* _PROVIDED ENTRIES_
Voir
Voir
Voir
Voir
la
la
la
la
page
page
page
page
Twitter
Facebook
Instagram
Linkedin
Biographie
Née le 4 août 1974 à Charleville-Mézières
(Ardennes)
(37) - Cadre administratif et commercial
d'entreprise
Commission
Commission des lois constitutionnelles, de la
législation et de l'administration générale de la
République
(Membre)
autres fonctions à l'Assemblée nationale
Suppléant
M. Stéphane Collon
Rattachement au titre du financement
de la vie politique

* _PROMPT_
Tally the lines in the records that contain the word "Commission"; the answer is that number and nothing more.

* _SOLUTION BELOW_
2